### Task details
The number of lines holding the string "more" is all that is wanted; count them in the records below.

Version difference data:
....................

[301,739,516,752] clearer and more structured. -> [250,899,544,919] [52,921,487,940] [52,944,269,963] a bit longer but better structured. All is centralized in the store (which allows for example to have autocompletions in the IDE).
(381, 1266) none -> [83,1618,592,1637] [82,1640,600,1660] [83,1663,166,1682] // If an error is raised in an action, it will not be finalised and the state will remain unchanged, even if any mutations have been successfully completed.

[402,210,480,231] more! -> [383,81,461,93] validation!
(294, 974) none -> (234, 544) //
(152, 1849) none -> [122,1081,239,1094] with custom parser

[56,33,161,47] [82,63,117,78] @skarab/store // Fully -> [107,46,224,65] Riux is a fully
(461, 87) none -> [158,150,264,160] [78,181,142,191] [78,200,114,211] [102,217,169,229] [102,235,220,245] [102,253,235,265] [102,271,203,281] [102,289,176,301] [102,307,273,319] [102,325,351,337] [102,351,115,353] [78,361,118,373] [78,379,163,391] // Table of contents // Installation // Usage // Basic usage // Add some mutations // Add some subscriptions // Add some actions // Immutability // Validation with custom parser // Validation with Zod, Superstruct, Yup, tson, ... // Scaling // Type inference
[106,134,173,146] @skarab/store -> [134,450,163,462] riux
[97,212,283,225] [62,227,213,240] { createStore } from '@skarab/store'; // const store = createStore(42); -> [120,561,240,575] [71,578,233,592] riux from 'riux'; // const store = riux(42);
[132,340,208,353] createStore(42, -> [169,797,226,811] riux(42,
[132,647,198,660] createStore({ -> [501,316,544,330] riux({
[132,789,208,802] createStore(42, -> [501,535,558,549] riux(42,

....................

### Answer to this task
2